By contrast, I think the AI takeover scenarios that this report focuses on have received much more scrutiny—but still, as discussed previously, have big question marks surrounding some of the key premises. However, it’s important to distinguish the question of how likely it is that the second species argument is correct, from the question of how seriously we should take it. Often people with very different perspectives on the latter actually don’t disagree very much on the former. I find the following analogy from Stuart Russell illustrative: suppose we got a message from space telling us that aliens would be landing on Earth sometime in the next century. Even if there’s doubt about the veracity of the message, and there’s doubt about whether the aliens will be hostile, we (as a species) should clearly expect this event to be a huge deal if it happens, and dedicate a lot of effort towards making it go well. In the case of AGI, while there’s reasonable doubt about what it will look like, it may nevertheless be the biggest thing that’s ever happened. At the very least we should put serious effort into understanding the arguments I’ve discussed above, how strong they are, and what we might be able to do about them.[1]

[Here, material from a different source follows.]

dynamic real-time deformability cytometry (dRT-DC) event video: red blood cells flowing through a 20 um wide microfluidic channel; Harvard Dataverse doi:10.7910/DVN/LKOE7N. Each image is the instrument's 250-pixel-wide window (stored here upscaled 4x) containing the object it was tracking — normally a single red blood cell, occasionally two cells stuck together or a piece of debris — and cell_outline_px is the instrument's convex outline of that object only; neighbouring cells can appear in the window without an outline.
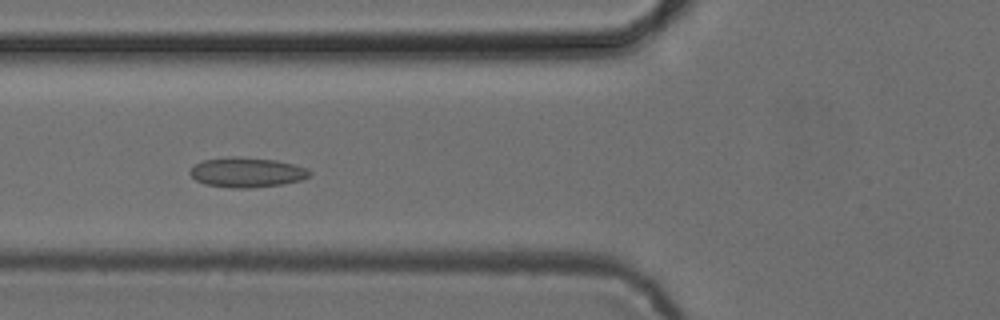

Thanks for reading, and thanks again to everyone who’s helped me improve the report. I don’t expect everyone to agree with all my arguments, but I do think that there’s a lot of room to further the conversation about this, and produce more analyses and evaluations of the core ideas in AGI safety. At this point I consider such work more valuable and neglected than technical AGI safety research, and have recently transitioned from full-time work on the latter to a PhD which will allow me to focus on the former. I’m excited to see our collective understanding of the future of AGI continue to develop.


  1. ↩︎

    I want to explicitly warn against taking this argument too far, though—for example, by claiming that AI safety work should still be a major priority even if the probability of AI catastrophe is much less than 1%. This claim is misleading because most researchers in the field of safety think it’s much higher than that; and also because, if it really is that low, there are probably some fundamental confusions in our concepts and arguments that need to be cleared up before we can actually start object-level work towards making AI safer.